A new study forthcoming in Marketing Science indicates although recreational cannabis legalization (RCL) significantly increases cannabis online search volume, the increase comes from adults only, not the younger demographic. RCL also influences the alcohol and tobacco industries asymmetrically: it reduces search volume and advertising effectiveness for alcohol, but increases those for tobacco.
“There are legitimate concerns being expressed in connection with drug abuse and whether or not people, especially young people, would use marijuana more, if it were to be legalized,” said Guiyang Xiong, assistant professor of marketing at Syracuse University’s Martin J. Whitman School of Management. “This study is meant to take a look at the asymmetric effects recreational marijuana legalization has on adults vs. the youth’s interest in cannabis.”
Interestingly enough the study finds that the increase in online cannabis search comes from adults only, but not the youth. If online search serves as a reasonable proxy for consumer interest in this context as suggested by prior research, results imply that RCL significantly increases adults’ interest in cannabis but not the youth’s, contrary to the widely held public concern over the effect of cannabis legalization on the youth.

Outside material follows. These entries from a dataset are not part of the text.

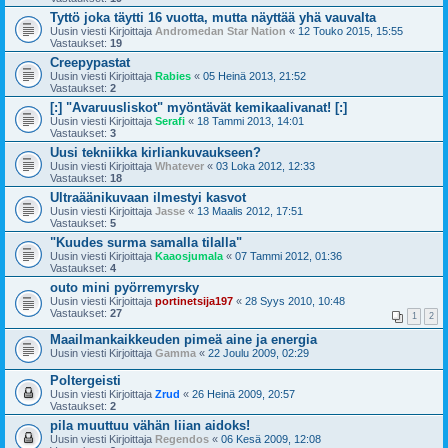
Tyttö joka täytti 16 vuotta, mutta näyttää yhä vauvalta
Uusin viesti Kirjoittaja
Andromedan Star Nation
«
12 Touko 2015, 15:55
Vastaukset:
19
Creepypastat
Uusin viesti Kirjoittaja
Rabies
«
05 Heinä 2013, 21:52
Vastaukset:
2
[:] "Avaruusliskot" myöntävät kemikaalivanat! [:]
Uusin viesti Kirjoittaja
Serafi
«
18 Tammi 2013, 14:01
Vastaukset:
3
Uusi tekniikka kirliankuvaukseen?
Uusin viesti Kirjoittaja
Whatever
«
03 Loka 2012, 12:33
Vastaukset:
18
Ultraäänikuvaan ilmestyi kasvot
Uusin viesti Kirjoittaja
Jasse
«
13 Maalis 2012, 17:51
Vastaukset:
5
"Kuudes surma samalla tilalla"
Uusin viesti Kirjoittaja
Kaaosjumala
«
07 Tammi 2012, 01:36
Vastaukset:
4
outo mini pyörremyrsky
Uusin viesti Kirjoittaja
portinetsija197
«
28 Syys 2010, 10:48
Vastaukset:
27
1
2
Maailmankaikkeuden pimeä aine ja energia
Uusin viesti Kirjoittaja
Gamma
«
22 Joulu 2009, 02:29
Poltergeisti
Uusin viesti Kirjoittaja
Zrud
«
26 Heinä 2009, 20:57
Vastaukset:
2
pila muuttuu vähän liian aidoks!
Uusin viesti Kirjoittaja
Regendos
«
06 Kesä 2009, 12:08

“There is a ‘coolness’ factor currently associated with marijuana use and the youth tend to be curious about a substance when it is illegal; however, once legalized or widely accepted, the substance loses its coolness because it is less likely to engender disapproval,” said Xiong. “Case in point, past research has shown that there is a direct correlation between stricter tobacco restrictions and youth curiosity in using tobacco products.”
The study, “Asymmetric Effects of Cannabis Legalization,” also takes a look at the threat that potential marijuana legalization is thought to pose to alcohol, as well. Marketers, policy makers and researchers are also curious about the cross-commodity relationships across cannabis, alcohol and tobacco. The literature however provides inconclusive results on whether or not cannabis and alcohol/tobacco are economic substitutes.
An examination of large-scale, web-based behavioral data and found that although RCL significantly influences alcohol and tobacco industries asymmetrically, it reduces search volume and advertising effectiveness for alcohol, while increasing those for tobacco.
“These results indicate a substituting relationship between cannabis and alcohol, but a complementing relationship between cannabis and tobacco,” said Xiong.
According to Xiong, marketers of other recreational substances are paying close attention to cannabis policy changes. The alcohol industry has valid reasons to be concerned about legal cannabis and may need proactive creative strategies to avoid market decline, if recreational marijuana legalization passes nationwide.